### ATIVIDADES PROPOSTAS
**a)** De acordo com o texto sobre o princípio da proporcionalidade, o que estabelece o artigo 765 da C.L.T.?
**b)** Escreva a continuação do texto sobre o princípio da proporcionalidade, começando logo após a última frase apresentada.

### TRECHO DO TEXTO
------------------------------------------------

3. O CRITÉRIO DA PROPORCIONALIDADE E OS DEMAIS PRINCÍPIOS

O autor Walter Claudius Rothenburg[8] explica que “a composição (modulação) de princípios guia-se pela proporcionalidade (razoabilidade)” e também “rigorosamente falando, talvez a proporcionalidade não seja um princípio autônomo, mas um critério”.

Portanto, o critério ou, então, o princípio da proporcionalidade impede excessos na aplicação dos princípios constitucionais e permite a valoração e a ponderação das regras e princípios aplicados ao caso judicialmente analisado.

O Tribunal Regional Federal[9] proferiu decisão diante do princípio da proporcionalidade e do artigo 620 do Código de Processo Civil, no sentido de que se trata de medida excepcional, “que somente deve ser requerida pelo credor e deferida pelo juiz na hipótese de se demonstrar à inexistência de outros bens que possam suportar os atos materiais de execução”.       

O artigo 8º da C.L.T. determina que a Justiça do Trabalho, na falta de disposições legais, decida com base nos princípios gerais do direito, especialmente do direito do trabalho, impedindo que o interesse particular prevaleça sobre o interesse público.

Nos termos do artigo 765 da C.L.T., é princípio do direito do trabalho o da celeridade do processo, determinando que o Magistrado fiscalize o andamento rápido das causas.

Referido princípio tem ligação estreita com o princípio da economia processual, conforme a lição de Humberto Theodoro Júnior[10], no seguinte sentido: “Toda execução deve ser econômica, isto é, deve realizar-se de forma que, satisfazendo o direito do credor, seja menos prejudicial possível ao devedor”.

A lição, aliás, vem retratada no próprio artigo 620 do Código de Processo Civil, que retrata um direito subjetivo do executado de responder pelo modo da menor onerosidade. Trata-se, portanto, de uma norma cogente, ou seja, um direito do executado e não uma mera faculdade judicial.                        

Por outro lado, o processo do trabalho tem que buscar a efetividade do recebimento do crédito trabalhista, aplicando-se, no caso de dúvida, o princípio mais favorável ao empregado e, também, atentando para o risco assumido pelo empregador no desempenho da atividade econômica (art. 2º da C.L.T.).

4. A FUNÇÃO SOCIAL E O INTERESSE COLETIVO             

O Juiz tem o livre convencimento e a ampla liberdade na direção do processo, motivo pelo qual deve utilizar-se de certos dados e informações para decidir sobre a penhora, ainda mais quando se trata de medida extrema. Ora, no caso da penhora de percentual do faturamento da empresa, deverá analisar o balanço da própria executada, evitando excessos ou prejuízos irreparáveis.

Trata-se de medida extrema, visto que o faturamento constitui capital de giro do devedor, fundamental para o desenvolvimento regular da empresa, como, por exemplo, produção, salário, matéria prima, encargos, débitos etc..

------------------------------------------------

(Entradas salvas)
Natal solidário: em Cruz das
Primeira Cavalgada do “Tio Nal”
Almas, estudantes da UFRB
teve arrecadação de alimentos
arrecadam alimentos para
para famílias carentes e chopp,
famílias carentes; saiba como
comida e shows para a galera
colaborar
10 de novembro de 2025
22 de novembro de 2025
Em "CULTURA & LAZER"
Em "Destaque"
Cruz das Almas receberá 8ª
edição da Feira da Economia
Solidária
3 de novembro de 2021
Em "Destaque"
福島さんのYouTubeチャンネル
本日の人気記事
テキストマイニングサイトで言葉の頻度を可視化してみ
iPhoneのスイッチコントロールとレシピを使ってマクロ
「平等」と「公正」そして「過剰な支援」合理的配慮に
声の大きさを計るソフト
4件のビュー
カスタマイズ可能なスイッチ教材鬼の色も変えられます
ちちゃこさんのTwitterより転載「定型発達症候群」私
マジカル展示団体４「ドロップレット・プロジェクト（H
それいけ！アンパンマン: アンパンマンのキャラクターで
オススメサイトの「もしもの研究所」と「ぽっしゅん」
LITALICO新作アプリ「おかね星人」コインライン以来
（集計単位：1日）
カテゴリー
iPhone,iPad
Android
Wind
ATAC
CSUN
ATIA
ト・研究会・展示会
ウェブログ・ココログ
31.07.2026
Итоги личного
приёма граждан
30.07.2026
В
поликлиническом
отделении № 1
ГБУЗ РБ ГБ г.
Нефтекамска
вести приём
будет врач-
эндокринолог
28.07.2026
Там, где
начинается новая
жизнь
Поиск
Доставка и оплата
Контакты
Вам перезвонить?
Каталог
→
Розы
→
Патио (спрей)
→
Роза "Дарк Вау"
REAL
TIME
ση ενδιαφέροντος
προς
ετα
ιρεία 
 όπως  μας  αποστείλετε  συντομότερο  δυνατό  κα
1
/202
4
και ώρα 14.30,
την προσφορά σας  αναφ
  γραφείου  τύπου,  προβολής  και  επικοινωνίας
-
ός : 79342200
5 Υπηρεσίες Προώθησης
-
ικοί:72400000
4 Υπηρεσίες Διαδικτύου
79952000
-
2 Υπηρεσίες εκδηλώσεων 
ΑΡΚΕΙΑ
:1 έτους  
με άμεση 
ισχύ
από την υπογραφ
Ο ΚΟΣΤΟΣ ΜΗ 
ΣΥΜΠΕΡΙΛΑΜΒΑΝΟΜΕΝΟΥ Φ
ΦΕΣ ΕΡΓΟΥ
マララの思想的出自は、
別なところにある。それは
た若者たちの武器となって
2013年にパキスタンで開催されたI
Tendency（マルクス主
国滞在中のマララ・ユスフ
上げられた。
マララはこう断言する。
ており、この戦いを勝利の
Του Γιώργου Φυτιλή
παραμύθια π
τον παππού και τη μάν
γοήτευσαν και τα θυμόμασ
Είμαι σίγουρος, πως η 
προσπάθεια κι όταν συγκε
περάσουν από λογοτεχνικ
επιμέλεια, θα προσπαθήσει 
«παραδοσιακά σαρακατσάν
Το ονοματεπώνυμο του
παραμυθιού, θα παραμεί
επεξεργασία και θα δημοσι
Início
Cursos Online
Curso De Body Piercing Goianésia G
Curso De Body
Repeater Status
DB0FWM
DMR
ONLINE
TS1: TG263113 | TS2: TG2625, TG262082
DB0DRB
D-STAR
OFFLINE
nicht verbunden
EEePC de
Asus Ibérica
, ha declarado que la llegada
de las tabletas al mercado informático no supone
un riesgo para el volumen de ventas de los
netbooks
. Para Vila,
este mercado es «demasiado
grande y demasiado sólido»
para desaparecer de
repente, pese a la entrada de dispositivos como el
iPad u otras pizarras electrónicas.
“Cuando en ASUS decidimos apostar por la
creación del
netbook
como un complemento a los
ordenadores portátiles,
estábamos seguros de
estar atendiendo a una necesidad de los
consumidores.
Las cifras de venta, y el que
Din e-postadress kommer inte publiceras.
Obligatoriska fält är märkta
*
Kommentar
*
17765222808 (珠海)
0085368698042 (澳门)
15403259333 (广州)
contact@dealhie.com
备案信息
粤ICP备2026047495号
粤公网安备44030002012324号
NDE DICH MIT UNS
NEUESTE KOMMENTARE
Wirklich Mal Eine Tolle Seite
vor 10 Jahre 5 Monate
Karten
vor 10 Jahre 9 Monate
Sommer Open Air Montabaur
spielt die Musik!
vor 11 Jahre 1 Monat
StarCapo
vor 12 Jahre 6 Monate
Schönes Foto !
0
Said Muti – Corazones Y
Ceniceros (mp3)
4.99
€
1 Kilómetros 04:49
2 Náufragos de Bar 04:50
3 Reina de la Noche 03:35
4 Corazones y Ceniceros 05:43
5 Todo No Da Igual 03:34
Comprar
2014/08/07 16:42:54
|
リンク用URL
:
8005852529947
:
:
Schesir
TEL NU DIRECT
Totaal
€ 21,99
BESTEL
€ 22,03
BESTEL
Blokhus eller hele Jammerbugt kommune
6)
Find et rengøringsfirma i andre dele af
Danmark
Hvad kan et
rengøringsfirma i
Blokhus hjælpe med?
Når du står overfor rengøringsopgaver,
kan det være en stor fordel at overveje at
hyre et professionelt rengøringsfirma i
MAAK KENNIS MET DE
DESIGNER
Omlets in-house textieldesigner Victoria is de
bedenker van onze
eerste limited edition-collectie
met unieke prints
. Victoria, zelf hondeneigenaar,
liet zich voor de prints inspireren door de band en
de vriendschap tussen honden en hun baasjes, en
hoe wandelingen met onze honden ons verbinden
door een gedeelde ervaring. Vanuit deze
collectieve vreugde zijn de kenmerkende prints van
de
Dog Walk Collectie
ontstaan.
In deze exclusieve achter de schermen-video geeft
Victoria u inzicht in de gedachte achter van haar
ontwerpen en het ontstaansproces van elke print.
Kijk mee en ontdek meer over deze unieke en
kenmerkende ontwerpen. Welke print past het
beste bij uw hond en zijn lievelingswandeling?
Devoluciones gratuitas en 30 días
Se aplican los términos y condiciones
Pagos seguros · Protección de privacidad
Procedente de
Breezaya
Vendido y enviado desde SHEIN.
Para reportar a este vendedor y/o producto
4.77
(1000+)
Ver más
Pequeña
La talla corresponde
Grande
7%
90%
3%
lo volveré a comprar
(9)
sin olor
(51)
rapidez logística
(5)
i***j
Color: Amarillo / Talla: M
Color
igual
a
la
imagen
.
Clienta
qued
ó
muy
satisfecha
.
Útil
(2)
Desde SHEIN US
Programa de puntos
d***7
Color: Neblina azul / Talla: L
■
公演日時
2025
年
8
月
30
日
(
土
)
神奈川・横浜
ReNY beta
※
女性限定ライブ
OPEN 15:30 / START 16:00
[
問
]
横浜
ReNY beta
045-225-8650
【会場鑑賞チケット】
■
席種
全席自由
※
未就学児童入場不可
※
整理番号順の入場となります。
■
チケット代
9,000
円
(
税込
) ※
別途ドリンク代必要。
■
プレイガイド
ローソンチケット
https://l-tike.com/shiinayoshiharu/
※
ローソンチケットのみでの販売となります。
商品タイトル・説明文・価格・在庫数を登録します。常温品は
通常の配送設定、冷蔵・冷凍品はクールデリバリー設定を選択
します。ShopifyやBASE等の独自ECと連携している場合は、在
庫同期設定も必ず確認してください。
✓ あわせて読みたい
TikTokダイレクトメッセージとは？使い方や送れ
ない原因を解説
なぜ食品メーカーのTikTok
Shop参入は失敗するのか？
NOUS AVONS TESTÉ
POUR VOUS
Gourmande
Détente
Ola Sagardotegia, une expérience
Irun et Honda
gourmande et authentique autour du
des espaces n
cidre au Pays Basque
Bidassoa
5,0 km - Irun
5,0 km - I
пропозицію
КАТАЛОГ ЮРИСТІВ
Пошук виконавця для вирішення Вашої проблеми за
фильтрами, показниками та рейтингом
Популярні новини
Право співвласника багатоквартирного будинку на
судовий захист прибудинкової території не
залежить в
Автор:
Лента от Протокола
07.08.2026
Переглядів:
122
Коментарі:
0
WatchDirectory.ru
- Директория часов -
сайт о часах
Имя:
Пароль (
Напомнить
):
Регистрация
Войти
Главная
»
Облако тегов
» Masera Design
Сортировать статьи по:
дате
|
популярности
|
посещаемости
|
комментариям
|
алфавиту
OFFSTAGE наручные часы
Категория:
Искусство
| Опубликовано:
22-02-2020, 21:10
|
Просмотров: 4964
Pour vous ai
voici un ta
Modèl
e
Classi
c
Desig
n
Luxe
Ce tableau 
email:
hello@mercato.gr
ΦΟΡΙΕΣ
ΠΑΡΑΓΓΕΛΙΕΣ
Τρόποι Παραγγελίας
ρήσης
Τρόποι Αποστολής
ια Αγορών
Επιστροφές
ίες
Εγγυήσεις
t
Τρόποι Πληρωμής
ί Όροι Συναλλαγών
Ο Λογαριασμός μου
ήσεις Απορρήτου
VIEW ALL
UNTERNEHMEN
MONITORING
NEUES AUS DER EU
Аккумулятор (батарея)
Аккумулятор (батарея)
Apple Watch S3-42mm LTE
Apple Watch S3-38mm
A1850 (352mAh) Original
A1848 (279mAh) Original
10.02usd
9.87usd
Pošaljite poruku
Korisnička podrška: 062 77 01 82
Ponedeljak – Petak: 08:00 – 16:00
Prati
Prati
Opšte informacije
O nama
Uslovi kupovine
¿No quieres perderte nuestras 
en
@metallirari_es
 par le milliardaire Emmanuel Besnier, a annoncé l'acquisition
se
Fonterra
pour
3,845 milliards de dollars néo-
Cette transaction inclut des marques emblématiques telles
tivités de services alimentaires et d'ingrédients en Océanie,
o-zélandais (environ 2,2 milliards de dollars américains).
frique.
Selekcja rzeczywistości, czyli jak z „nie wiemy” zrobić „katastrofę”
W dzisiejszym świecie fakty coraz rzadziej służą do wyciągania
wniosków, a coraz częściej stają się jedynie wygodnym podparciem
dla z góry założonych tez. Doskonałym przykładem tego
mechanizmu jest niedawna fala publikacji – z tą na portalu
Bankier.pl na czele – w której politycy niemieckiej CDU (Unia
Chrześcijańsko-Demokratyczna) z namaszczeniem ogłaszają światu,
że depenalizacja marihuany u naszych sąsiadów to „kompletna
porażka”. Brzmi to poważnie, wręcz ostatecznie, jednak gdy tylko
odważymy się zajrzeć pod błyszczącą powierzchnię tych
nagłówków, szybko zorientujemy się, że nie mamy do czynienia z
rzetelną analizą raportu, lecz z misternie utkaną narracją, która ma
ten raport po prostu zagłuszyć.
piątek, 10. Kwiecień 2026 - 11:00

------------------------------------------------

### GABARITO
**a)** Estabelece que a celeridade do processo é princípio do direito do trabalho, cabendo ao Magistrado fiscalizar o andamento rápido das causas.

**b)**
Evidente a função social da empresa na vida comunitária, razão por que o Magistrado deverá analisar a situação da coletividade interessada e não a de um trabalhador isolado. Ademais, “o direito do trabalho tem marcada função social, o que influi na sua interpretação, de modo que ao operar a norma o intérprete deve considerar os fins sociais a que aquela se destina, traço presente em todo direito, mas que se acentua no direito do trabalho”[11].

O autor Jorge Luiz Souto Maior[12] afirma que, para tanto, “há de se identificar a existência de interesses que não representam o interesse de qualquer parte, mas da sociedade como um todo: o interesse público”.

O Juiz é responsável pela consolidação da referida justiça social e a jurisprudência complementa o assunto: “Na efetivação da penhora incumbe ao Magistrado aferir as circunstâncias de cada caso concreto, e decidir com cautela e reflexão, mormente porque as normas instrumentais não possuem caráter absoluto, a ponto de afetarem a sobrevivência de uma firma ou o normal desenvolvimento produtivo do patrimônio do devedor”[13].

5. A PRISÃO CIVIL 

No caso de a penhora recair sobre estabelecimento comercial, industrial ou agrícola, o Magistrado nomeará administrador de empresa ou de outros estabelecimentos, na forma do artigo 677 do Código de Processo Civil.

Por outro lado, efetivada a penhora de percentual do faturamento da empresa, deverá ser nomeado depositário, de preferência um dos diretores,  para o cumprimento futuro da decisão judicial (artigos 665, inc. IV, c.c. 666, ambos do CPC).

O encargo de depositário poderá ser recusado pelo sócio-proprietário, ora devedor (Súmula 319 STJ), porém, se aceitou o encargo tem de cumpri-lo, independentemente da ação de depósito, bem como sob pena de prisão, que será decretada no próprio processo (Súmula 619 STF).

A questão da prisão civil não é pacífica, pois o artigo 5º, inciso LXII, da Constituição Federal, assegura que não haverá prisão civil por dívida[14], sendo concedida ordem de habeas corpus, com base na emenda nº 45/04 e no Pacto de São José da Costa Rica, levando-se em conta que “a infidelidade do depósito de coisas fungíveis não autoriza a prisão civil”[15].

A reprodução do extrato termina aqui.